Sports fans are in for a treat, with three engaging documentaries including A League of Her Own, Israel Folau and Harley and Katya.
And for the rest of us, we’ll always have Gruen, Mad as Hell, The Weekly and Hard Quiz to keep our focus on what’s really going on.
SBS is hosting its Upfronts event early in 2022, but an SBS spokesperson told TV Tonight: “Stay tuned for more details to come soon and in the meantime, look out for exciting upcoming commissions including Could You Survive on the Breadline?, A Girl’s Guide to Hunting, Fishing and Wild Cooking and more Eurovision: Australia Decides.
Stylists, dancers and prancers, and those with talent
Over on Seven, My Kitchen Rules is returning with Manu Feildel as celebrity judge (we’re yet to know his co-judge and host), Australia’s Got Talent (after a false start in 2021 due to COVID-19), SAS Australia and Australian Idol (returning after 12 years in the wilderness).

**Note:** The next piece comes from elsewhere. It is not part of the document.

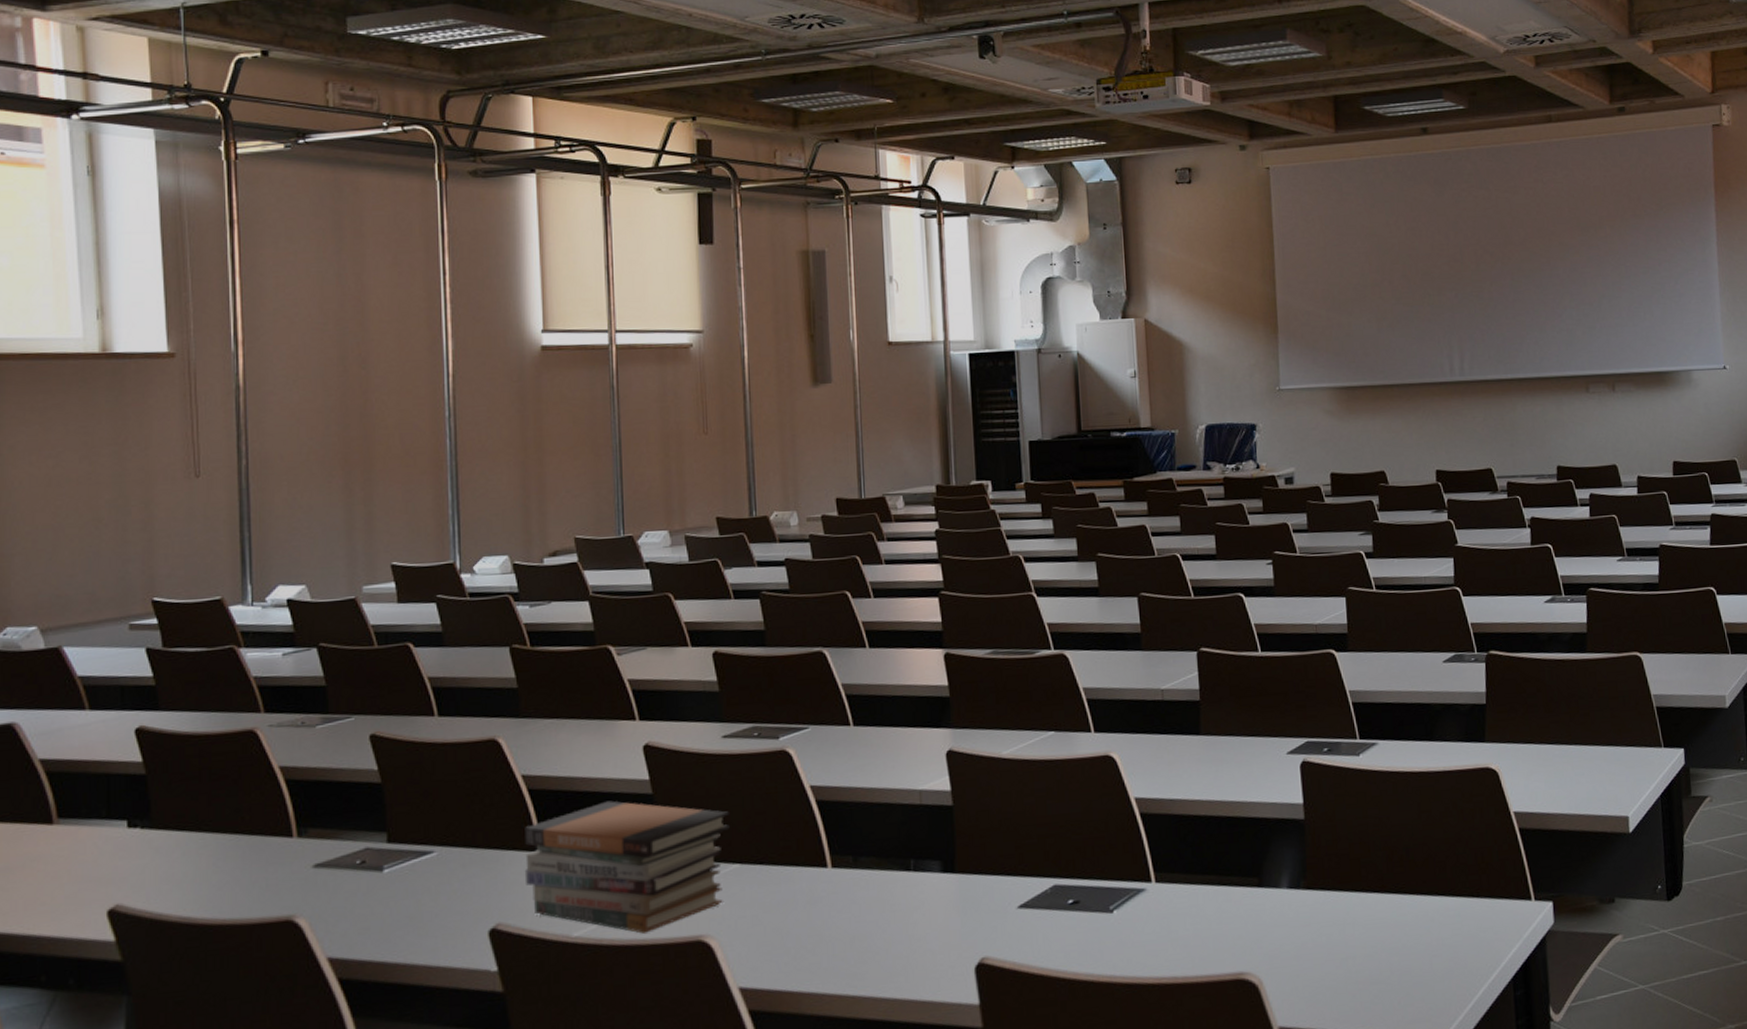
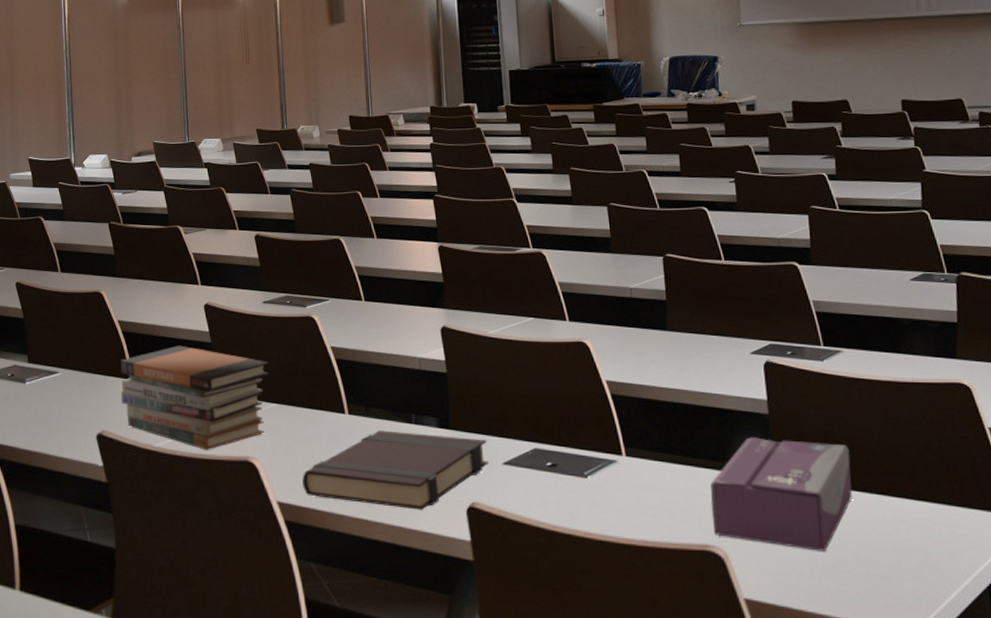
book: none [772,880,1002,976] -> present [302,430,489,510]
tissue box: none [1244,844,1387,964] -> present [710,437,853,551]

One of the biggest hits of the year, The Voice, will return with host Sonia Kruger and superstar coaches Keith Urban, Rita Ora, Guy Sebastian and Jessica Mauboy, and Farmer Wants A Wife returns with Samantha Armytage joining the show in a guest role.
There’s our old favourites returning, including Home and Away – for an incredible 35th season – with 45 weeks of drama, Better Homes and Gardens for those who love a routine on a Friday night, and The Front Bar with Mick Molloy, Sam Pang and Andy Maher.
The mega-hit that was House Rules will be reborn and reimagined in an innovative twist to the format.
Called Apartment Rules, it’s set in one of Australia’s biggest cities, and will take renovation to a whole new level.
And Claremont (in the style of Catching Milat) is a four-hour investigative mini series based around the disappearance of young women retracing the 25-year investigation by the police and one tenacious journalist.
Big Brother, Dancing With The Stars, The Chase Australia, Homicide: With Ron Iddles and Crime Investigation Australia hosted by Seven news anchor Matt Doran and Border Security: Australia’s Front Line just about cover the network’s homegrown content (and that doesn’t include its massive Winter Olympics, Winter Paralympics, Commonwealth Games, AFL and racing coverage throughout the year).
Nine says Married At First Sight is “Australia’s biggest guilty pleasure”, and who’s arguing.
Certified clinical sexologist Alessandra Rampolla and relationship experts John Aiken and Mel Schilling are back to try and make single people fall in love with strangers, and then marry them.
The Block, Celebrity Apprentice Australia, Beauty and the Geek, and for everyone fixated to the television at exactly 5.30pm weekdays, Australia’s longest-running quiz show, Millionaire Hot Seat, is back.
As is Eddie McGuire, happy to host the only program on Aussie TV offering $1 million “cash”, as he says.